Project Euler Problem #3

While Problem #2 of Project Euler may have featured the very common Fibonacci numbers, Problem #3 is the first to feature the super common prime numbers. Here is the statement of Problem #3:

Project Euler Problem 3: Largest Prime Factor
The prime factors of 13195 are 5, 7, 13 and 29.

What is the largest prime factor of the number 600851475143?

Factoring large numbers is a very common part of solving Project Euler problems. When the numbers are too large, it can be difficult to check every possible number as a possible divisor. Luckily, there is a trick we can use to determine if a number is prime as soon as possible.

Solution #1: Factors Less Than or Equal to the Square Root

The trick we can notice is that any composite number n can be written as the product of 2 factors a and b such that both a and b are greater than 1. If both a and b were greater than the square root of n, then it would be impossible for their product to be equal to n. Thus, any composite number must have at least one proper factor which is less than or equal to its square root. Consequently, any number which does not have a proper factor less than or equal to its square root must be prime. This fact will probably be used in many Project Euler problems, so I will only explain it in this post.

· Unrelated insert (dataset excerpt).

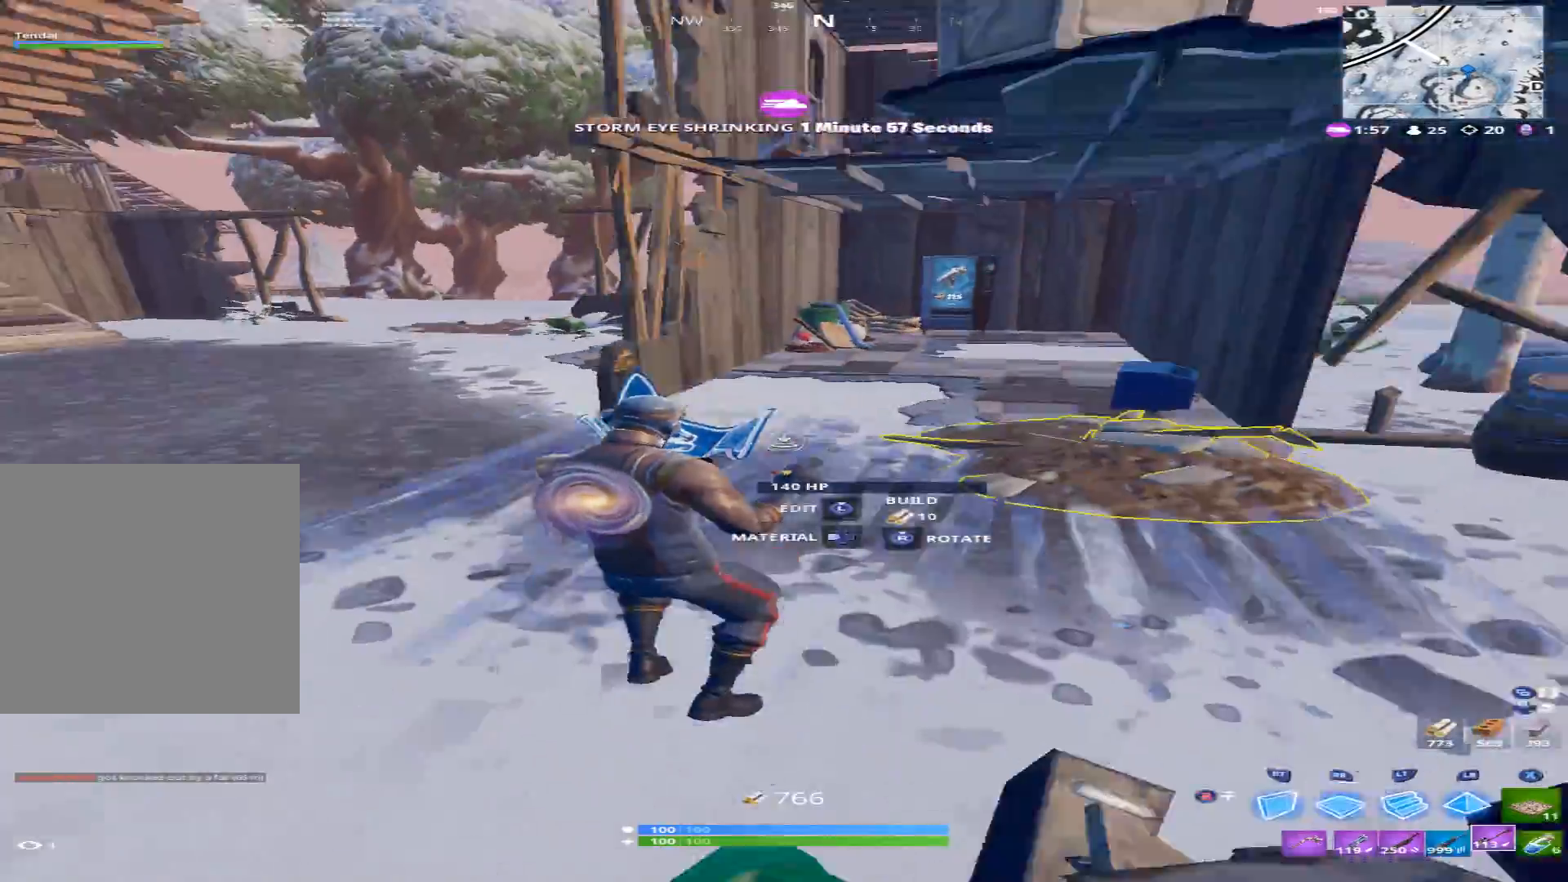
{"buttons": ["B"], "left_stick": "up-left", "right_stick": "up", "events": [[100, "B", "up"], [200, "right_stick", "up-left"], [300, "right_stick", "up"], [433, "B", "down"]]}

Using this trick, it is easy to find any small prime factors of a large composite number. However, this question has asked for the largest prime factor of a large number. To get around this problem, one method we can use is dividing out any prime factors we find until the value we’re left with is prime. By default, the resulting number would have to be the largest prime. This method can be made more efficient by the trick above, as the number of potential factors decreases every time a prime is divided out.

Here is an implementation of this method in Python 2.7:

'''
 Author: Walker Kroubalkian
 "Dividing Out" Approach to Project Euler Problem #3
 '''

 import time
 from math import sqrt

 def projectEulerProblemThree(n):
     c = 2
     while(c<=sqrt(n)):
         if(n%c==0):
             while(n%c==0):
                 n/=c
         c+=1

     if(n==1):
         return (c-1)

     return n

 start = time.time()
 print projectEulerProblemThree(600851475143)
 print("--- %s seconds ---" % (time.time() - start))

 '''
 Prints
 6857
 --- 0.00019097328186 seconds ---
 for input of n = 600851475143
 '''

Factoring and primes are extremely important parts of mathematics, and as a result, I will probably refer back to the facts discussed in this post in future posts.

Signing off for today. Thanks for reading!